Big money again chasing young Web upstarts YouTube deal was third blockbuster in the last year
Oct. 16, 2006. 01:00 AM
STEVEN PEARLSTEIN
WASHINGTON POST
WASHINGTON—Haven't we seen this movie before?
Cash-rich company offers more than $1 billion for a Silicon Valley Internet company with no profit started by 20-somethings backed by a blue-chip venture firm. The deal is blessed by any number of industry analysts, while competitors scramble to strike similar deals lest they get left in the dust.
It's the Internet Bubble 2.0.
It began modestly last year with eBay's purchase of Skype, the Internet phone pioneer, for $2.6 billion (U.S.). It gained speed with Rupert Murdoch's purchase of MySpace, a social networking site, for $580 million. And it shifted into high gear last week with Google's $1.65 billion purchase of YouTube, a video-sharing site that shows more than 100 million video clips each day.
No sooner had Google's latest purchase been announced than Yahoo stepped up its campaign to snag Facebook, the networking site favoured by college and high school students, whose 22-year-old founder has reportedly turned up his nose at a previous billion-dollar offer.

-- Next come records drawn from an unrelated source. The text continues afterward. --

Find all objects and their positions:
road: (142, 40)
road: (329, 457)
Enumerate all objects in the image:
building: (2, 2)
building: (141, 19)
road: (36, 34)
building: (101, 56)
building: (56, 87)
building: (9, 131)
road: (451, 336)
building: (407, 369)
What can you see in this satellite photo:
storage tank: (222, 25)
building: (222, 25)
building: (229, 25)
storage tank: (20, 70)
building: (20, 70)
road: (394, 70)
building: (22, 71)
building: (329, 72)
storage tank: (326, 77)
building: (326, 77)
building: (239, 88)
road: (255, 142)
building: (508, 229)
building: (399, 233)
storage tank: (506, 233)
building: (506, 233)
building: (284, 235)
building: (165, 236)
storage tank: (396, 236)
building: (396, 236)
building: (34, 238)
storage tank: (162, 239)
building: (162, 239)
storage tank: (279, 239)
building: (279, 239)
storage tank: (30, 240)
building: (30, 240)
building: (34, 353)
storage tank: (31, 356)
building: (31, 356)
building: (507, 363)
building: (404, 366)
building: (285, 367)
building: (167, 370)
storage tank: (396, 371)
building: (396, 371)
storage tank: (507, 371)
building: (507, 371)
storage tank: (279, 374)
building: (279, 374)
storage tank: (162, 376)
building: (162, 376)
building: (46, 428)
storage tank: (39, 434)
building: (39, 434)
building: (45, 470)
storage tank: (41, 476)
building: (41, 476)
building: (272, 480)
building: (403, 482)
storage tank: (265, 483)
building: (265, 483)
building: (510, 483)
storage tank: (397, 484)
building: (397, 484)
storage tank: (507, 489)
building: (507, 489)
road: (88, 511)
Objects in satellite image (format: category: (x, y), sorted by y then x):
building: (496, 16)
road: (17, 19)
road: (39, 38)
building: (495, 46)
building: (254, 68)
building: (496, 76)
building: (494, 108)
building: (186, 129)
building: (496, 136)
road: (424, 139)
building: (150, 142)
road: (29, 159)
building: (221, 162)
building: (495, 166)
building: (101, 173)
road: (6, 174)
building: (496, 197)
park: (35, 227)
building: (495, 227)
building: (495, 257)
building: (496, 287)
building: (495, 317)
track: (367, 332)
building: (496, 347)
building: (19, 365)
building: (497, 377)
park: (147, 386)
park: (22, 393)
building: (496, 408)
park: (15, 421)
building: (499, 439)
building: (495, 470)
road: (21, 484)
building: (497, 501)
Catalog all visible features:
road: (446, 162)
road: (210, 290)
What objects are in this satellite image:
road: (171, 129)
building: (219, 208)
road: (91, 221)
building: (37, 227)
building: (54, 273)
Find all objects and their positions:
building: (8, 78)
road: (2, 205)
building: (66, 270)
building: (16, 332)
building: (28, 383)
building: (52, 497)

While the feverish hype has not reached the pitch of the Internet craze of the late 1990s, the similarities are striking — in particular, the logic used to justify purchase prices on the basis of page views and synergy rather than the more traditional metrics of sales and profit.
For YouTube's three youthful founders, Chad Hurley, Steven Chen and Jawed Karim, the Google deal represented the second big payday of their short but brilliant careers.
The initial seed money had actually come from the money they made when another start-up they were involved with, PayPal, was sold to eBay in 2002 for $1.5 billion.
At the time, some thought that price was also rich. But no longer: PayPal, which allows people to make payments by email, now represents more than a third of eBay's sales.
The deal making has fuelled the recent rally on Wall Street, where the tech-heavy Nasdaq was up 2.5 per cent for the week and nearly 15 per cent over just the last two months.
Can you spell "irrational exuberance''?